She advises potential matchmakers to learn each person’s priorities in a possible mate.
Ask about expectations for appearance, age, education and social and economical status, and try not to stray far from those expectations, she said. These conversations can save heartache in the long run.
Also, think about whether the person is rigid or flexible. Easygoing? Traditional? Sociable, or a loner? OK with a casual drink at a bar, or expecting a five-course meal?
Common interests are important, but not critical.
“Just because two people like skiing, they may not like each other,” Genn said.
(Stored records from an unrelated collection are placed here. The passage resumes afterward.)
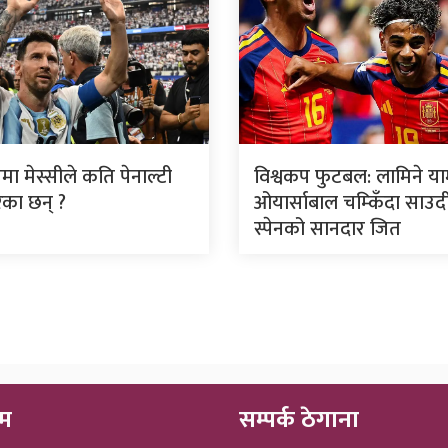
मा मेस्सीले कति पेनाल्टी
विश्वकप फुटबल: लामिने य
ेका छन् ?
ओयार्साबाल चम्किँदा साउद
स्पेनको सानदार जित
ीम
सम्पर्क ठेगाना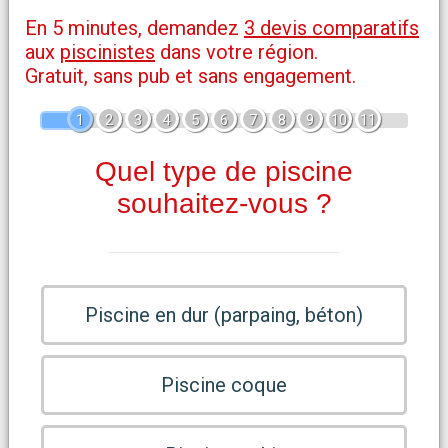
En 5 minutes, demandez
3 devis comparatifs
aux
piscinistes
dans votre région.
Gratuit, sans pub et sans engagement.
1
2
3
4
5
6
7
8
9
10
11
Quel type de piscine
souhaitez-vous ?
Piscine en dur (parpaing, béton)
Piscine coque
Ask about morals and ethics, family, religion and traditions.
Most of all, the matchmaker must be honest with everyone, she warned.
“Trickery, even with good intent, will get you nowhere, fast,” she said.
Victoria Piatigorsky, who works in the skin-care business in Los Angeles, suggested a blind date between a client, physician Rebecca Urwitz-Lane, and Hank Nelken, a screenwriter with whom Piatigorsky had been set up but didn’t feel a connection.
“He told me he didn’t want to date anyone in the entertainment business, and she said she didn’t want to go out with doctors,” Piatigorsky said.
The Nelkens, her only successful match of about two dozen attempted, married last September in Santa Barbara.
Piatigorsky thinks the key to matchmaking is numbers. She went on probably 200 blind dates in a year, and found one long-term match.
“You want to fix people up that you think would like the same things, have the same interests,” she said, adding that they should also have the same level of physical attractiveness.
Mark Kupferberg, who successfully fixed up his cousin with his wife’s law school roommate (my husband’s sister), said timing is also important. Matches work best when both people are ready to meet the right person.
“They have to be in a stage in their lives where they can be flexible,” he said. “The people who have the checklist and make sure everyone meets every item on the checklist is a recipe for going nowhere.”
Matchmaking is one of 613 good deeds referred to in Jewish teaching, said Judy Friedman, whose introduction of my parents in Chicago led to their wedding in 1962. She later became a professional matchmaker, responsible for 200 marriages over 23 years.
“It is very common in the Jewish community to introduce people to each other for the purpose of marriage because doing so is considered a mitzvah, or good deed,” she said.
My husband’s parents met through common friends in Brooklyn, and three of their four children met their spouses on blind dates. My husband’s cousin, Marc Spilker, also met his wife, Diane, through a friend.
“I’d been on a million blind dates,” Diane Spilker said. “I hated blind dates because they were setups by my parents’ friends, and you usually didn’t have anything in common with that person. I think it’s better if your friends do it because they know you a little bit better.”
Looking for love?
Successful amateur matchmakers say the marriage-minded can help improve their own chances of success by following a few basic rules:
•Be willing to go on lots of blind dates.
•Don’t be shy about networking.
•Get rid of that checklist.
•Be receptive to setups from unexpected places.
•Don’t blame the matchmaker if the date doesn’t work out.